When learning how to grow fruit, pests will likely be one of your biggest frustrations. Much like other fruit trees, citrus plants are prone to pest infestation, so it’s important to keep a close eye on your plants and treat them at the earliest signs of infection. Scale and spider mites are two of the most common pests that citrus trees experience.
Pollination and Fruiting
If you opt to keep your citrus trees indoors or have them outdoors but don’t see any fruit, you may need to hand-pollinate your trees. You can use a small paintbrush or your finger to transfer pollen onto the flowers’ stigmas or gently shake each branch to help the pollen distribute on each flower.
Melons are a backyard fruit garden favorite because they are easy to care for and fun to watch grow! When selecting your melon seeds or seedlings, look for varieties with short growth cycles (less than 80 days) to ensure you’ll get at least one harvest.
Watermelon: Watermelon is an American classic and tastes delicious straight off the vine.
Honeydew: Honeydew is another beloved option that bears sweet and juicy fruit.
Cantaloupe: Cantaloupe, also known as rockmelon, is another tasty, easy-to-grow variety.
Muskmelon: While less common than the others, muskmelon is actually the broader category under which cantaloupe lives. In addition to cantaloupe, there are a number of other varieties of muskmelon that are backyard garden-friendly.
Melon Plant Care
When learning how to grow fruit in your garden, melons are a great place to start. They do best in well-drained soil (like in a raised bed) in direct sunlight where they can stay warm all summer long. When watering, deeply soak the soil around once a week.

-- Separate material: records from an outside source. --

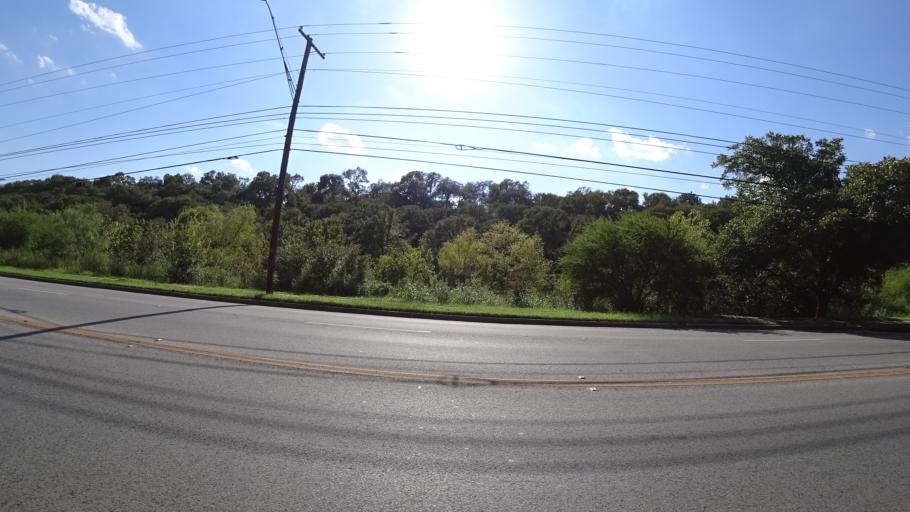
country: US
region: Texas
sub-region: Travis County
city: Austin
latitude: 30.2955
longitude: -97.7483
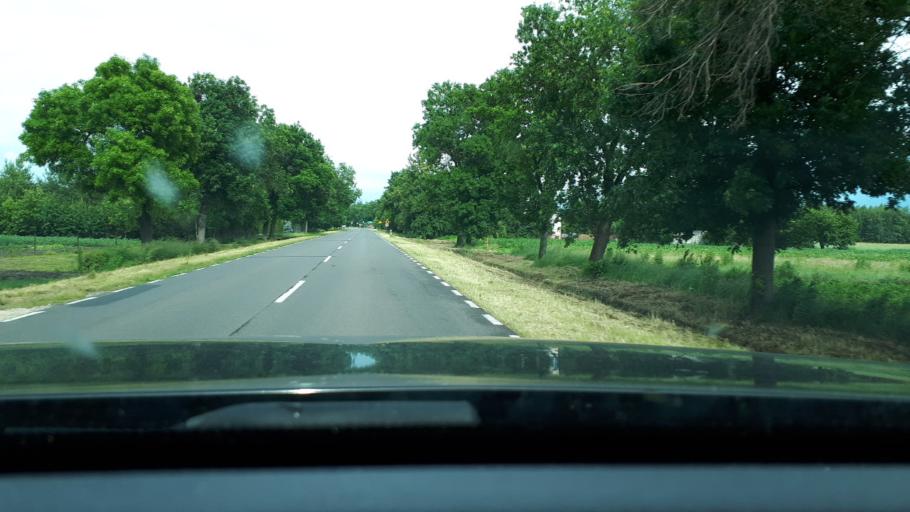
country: PL
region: Masovian Voivodeship
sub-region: Powiat sochaczewski
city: Paprotnia
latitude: 52.2657
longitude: 20.3769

Avoid getting water on the leaves and fruits.
Planting and Timing
You want to plant your melons as early as possible to give them time to ripen in the shorter Northern growing season. Plant your melon seeds outdoors one week before the average last frost date. Or, start them indoors two to four weeks before the average last frost date and transplant outdoors once temperatures have warmed. Just be sure to use biodegradable pots or transplant very gently to not disturb your melon’s roots.
When to Harvest Your Melons
When the tendrils near the fruit start to dry and become brown, it’s time to harvest. With watermelons and honeydew melons, you may also see some of the leaves near a fruit start to yellow, another indication that the fruit is ripe.
Simply grasp the fruit and twist gently to separate it from the vine. If it doesn’t separate easily, the fruit is not yet ripe. Keep in mind that the fruit will not necessarily all ripen at the same time, so look for signs of ripeness right by each fruit before attempting to remove it.